┌─ Texte à lire
La sérénade, charme du soir
Un thème ce soir-là -cet après-midi-là: la sérénade. Musique séduisante donnée pour distraire une femme, une assemblée, si possible dans un cadre champêtre et à la tombée du jour (serata, la soirée en italien) comme l'aubade (qui est plus pour une belle) est donnée le matin, au saut du lit (alba, l'aube) Et d'entrée la plus célèbre, Une petite musique de nuit (qu'il aurait fallu appeler Une petite musique du soir mais un Autrichien et un Italien n'ont pas la même perception des heures) dont le vrai titre est Sérénade n° 13 (c'est moins évocateur)
Mozart et les mélanges
Comment donc créer de l'émotion en mélangeant des notes de musique? Il y a quelque chose de l'art du chef qui connait ses principes, ce qui est à faire ou non, et Herzog nous le résume ainsi, nous exposant le thème si célèbre, puis le décortiquant: voici l'assise des violons, voici ce qui se rajoute à la mélodie principale (une sorte de rythmique qui a sa pulsation propre, tel un coeur qui bat autrement), voici le contrepoint (et l'on n'a pas besoin de savoir ce qu'est le contrepoint, il suffit d'écouter les altos ou les violoncelles qui entrent en scène) et voici les basses pour donner du corps; et puis, évidemment, le génie mozartien, retourner ce mélange comme un gant, inverser les éléments, mettre en avant ceux qui étaient en arrière. Et moduler.
└─
┌─ Lignes présentées
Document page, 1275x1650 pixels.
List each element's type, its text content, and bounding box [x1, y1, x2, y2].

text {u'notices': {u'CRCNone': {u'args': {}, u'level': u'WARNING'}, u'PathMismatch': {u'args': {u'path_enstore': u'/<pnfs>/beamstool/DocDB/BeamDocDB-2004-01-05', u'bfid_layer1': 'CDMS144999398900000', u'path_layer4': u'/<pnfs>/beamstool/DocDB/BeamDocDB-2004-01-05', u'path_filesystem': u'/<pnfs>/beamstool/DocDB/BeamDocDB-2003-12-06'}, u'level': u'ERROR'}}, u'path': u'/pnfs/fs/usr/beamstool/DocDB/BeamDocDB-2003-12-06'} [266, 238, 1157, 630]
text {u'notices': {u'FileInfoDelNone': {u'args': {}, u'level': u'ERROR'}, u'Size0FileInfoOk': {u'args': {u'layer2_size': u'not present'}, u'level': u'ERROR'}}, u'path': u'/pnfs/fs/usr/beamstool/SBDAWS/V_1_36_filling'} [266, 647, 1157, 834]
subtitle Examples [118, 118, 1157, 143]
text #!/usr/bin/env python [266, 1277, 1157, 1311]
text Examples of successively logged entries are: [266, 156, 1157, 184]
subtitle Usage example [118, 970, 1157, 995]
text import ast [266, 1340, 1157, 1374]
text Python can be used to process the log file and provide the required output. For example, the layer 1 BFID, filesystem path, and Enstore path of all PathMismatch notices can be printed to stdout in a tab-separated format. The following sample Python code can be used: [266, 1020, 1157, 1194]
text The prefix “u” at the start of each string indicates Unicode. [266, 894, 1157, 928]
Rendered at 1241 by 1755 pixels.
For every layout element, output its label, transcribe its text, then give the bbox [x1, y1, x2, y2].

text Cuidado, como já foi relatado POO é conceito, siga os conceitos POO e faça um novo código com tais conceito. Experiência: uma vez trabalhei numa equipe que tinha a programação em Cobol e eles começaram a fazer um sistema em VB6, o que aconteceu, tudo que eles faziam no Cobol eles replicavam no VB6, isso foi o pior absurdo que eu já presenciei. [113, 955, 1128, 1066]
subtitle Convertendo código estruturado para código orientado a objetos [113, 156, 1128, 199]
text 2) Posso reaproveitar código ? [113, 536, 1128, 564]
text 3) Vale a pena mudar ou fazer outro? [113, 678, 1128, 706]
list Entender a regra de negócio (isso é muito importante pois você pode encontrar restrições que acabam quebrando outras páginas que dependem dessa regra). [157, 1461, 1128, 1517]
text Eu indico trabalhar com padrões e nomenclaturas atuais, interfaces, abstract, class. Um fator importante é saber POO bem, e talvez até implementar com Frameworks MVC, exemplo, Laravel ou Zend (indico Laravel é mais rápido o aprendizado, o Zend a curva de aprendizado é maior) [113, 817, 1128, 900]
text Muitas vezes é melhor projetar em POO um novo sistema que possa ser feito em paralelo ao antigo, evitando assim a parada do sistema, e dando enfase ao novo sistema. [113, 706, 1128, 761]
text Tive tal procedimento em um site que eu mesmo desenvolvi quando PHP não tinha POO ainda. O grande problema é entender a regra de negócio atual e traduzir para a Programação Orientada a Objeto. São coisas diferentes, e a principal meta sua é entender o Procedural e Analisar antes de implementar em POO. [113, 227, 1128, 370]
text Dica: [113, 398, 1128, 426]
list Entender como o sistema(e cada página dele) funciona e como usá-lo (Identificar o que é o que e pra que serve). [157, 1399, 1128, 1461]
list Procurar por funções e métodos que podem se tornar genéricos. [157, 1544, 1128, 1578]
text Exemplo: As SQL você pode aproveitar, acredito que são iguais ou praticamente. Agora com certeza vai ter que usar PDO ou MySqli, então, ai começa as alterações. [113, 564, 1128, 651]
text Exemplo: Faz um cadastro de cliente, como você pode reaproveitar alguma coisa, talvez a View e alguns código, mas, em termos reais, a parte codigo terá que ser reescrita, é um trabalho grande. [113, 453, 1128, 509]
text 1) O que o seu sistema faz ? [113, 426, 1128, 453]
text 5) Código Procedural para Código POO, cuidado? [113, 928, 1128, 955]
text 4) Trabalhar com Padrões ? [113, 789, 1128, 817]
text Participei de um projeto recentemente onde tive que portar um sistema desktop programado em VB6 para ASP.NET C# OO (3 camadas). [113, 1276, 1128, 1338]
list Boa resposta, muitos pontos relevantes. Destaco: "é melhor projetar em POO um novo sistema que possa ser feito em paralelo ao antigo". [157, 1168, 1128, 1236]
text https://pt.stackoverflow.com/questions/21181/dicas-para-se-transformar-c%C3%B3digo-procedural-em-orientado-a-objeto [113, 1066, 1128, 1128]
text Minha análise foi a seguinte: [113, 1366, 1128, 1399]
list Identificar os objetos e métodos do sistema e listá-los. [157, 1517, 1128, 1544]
└─
▶ _But de l'exercice_
Recopiez mot pour mot le passage du texte sur la sérénade qui commence par « Mozart et les » et se poursuit jusqu'à « arrière. Et moduler. ».

▶ _Solution ci-dessous_
Mozart et les mélanges
Comment donc créer de l'émotion en mélangeant des notes de musique? Il y a quelque chose de l'art du chef qui connait ses principes, ce qui est à faire ou non, et Herzog nous le résume ainsi, nous exposant le thème si célèbre, puis le décortiquant: voici l'assise des violons, voici ce qui se rajoute à la mélodie principale (une sorte de rythmique qui a sa pulsation propre, tel un coeur qui bat autrement), voici le contrepoint (et l'on n'a pas besoin de savoir ce qu'est le contrepoint, il suffit d'écouter les altos ou les violoncelles qui entrent en scène) et voici les basses pour donner du corps; et puis, évidemment, le génie mozartien, retourner ce mélange comme un gant, inverser les éléments, mettre en avant ceux qui étaient en arrière. Et moduler.